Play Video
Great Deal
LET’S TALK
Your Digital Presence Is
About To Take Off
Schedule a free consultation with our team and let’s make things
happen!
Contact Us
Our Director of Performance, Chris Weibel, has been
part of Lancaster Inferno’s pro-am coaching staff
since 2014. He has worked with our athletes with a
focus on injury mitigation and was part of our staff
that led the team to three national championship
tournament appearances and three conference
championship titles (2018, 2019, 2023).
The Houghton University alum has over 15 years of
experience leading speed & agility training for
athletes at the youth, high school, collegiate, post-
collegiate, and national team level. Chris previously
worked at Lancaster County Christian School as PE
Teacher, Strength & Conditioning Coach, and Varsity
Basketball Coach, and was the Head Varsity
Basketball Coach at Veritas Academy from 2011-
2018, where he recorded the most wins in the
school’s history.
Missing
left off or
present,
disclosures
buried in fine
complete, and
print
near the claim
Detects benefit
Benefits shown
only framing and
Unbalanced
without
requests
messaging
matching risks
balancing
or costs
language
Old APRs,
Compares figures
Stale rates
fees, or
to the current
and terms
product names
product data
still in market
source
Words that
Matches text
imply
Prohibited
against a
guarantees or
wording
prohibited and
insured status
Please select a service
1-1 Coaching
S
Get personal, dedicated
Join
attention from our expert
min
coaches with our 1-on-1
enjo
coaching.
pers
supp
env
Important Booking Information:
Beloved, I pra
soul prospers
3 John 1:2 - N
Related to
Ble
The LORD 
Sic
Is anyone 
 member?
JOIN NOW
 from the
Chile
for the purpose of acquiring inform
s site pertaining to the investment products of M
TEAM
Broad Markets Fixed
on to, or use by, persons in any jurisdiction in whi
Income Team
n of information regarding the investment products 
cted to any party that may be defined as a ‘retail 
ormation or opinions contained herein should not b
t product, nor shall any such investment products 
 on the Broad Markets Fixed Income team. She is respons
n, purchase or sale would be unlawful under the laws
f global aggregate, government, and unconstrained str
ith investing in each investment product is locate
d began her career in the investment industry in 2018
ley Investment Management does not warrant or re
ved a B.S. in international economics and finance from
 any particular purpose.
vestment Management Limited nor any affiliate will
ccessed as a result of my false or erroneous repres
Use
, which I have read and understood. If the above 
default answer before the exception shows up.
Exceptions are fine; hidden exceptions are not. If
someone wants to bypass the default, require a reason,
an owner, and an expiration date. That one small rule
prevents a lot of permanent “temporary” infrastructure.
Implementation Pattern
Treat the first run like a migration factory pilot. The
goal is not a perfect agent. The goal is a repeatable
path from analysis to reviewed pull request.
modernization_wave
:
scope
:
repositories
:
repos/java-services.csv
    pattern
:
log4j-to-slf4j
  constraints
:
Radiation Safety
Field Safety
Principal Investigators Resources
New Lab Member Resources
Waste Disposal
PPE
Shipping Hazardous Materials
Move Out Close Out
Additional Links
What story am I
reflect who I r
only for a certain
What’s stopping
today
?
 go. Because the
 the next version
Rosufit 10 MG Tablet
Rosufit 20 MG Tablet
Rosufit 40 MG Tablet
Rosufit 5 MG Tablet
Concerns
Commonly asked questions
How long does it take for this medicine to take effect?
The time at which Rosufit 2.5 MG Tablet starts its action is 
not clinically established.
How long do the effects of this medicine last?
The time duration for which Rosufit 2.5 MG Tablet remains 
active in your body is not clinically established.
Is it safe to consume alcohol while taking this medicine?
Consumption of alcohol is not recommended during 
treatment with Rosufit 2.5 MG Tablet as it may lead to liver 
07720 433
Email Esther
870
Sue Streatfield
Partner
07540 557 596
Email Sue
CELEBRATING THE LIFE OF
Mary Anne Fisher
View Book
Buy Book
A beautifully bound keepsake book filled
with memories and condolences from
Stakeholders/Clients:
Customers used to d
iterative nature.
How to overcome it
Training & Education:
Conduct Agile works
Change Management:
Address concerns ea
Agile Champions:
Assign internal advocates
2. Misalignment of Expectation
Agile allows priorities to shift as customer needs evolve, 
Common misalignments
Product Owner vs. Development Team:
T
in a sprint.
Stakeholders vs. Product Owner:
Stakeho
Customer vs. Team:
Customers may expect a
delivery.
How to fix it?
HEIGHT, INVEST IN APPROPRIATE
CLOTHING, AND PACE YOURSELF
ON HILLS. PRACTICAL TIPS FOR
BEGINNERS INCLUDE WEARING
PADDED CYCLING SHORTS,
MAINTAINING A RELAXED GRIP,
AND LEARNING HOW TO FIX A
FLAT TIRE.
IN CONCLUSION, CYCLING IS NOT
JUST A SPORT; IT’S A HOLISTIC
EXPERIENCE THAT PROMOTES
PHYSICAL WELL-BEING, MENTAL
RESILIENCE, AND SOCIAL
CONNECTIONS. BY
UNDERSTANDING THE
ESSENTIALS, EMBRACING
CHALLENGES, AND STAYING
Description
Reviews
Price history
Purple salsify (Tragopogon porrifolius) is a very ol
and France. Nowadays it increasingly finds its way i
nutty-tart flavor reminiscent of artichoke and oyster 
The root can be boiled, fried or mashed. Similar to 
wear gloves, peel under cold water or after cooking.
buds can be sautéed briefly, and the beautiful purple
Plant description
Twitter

..............................

→ **THE TASK**: Each line with the word "does" in the records above belongs in the result; copy all of them.

→ **REPLY**:
ley Investment Management does not warrant or re
How long does it take for this medicine to take effect?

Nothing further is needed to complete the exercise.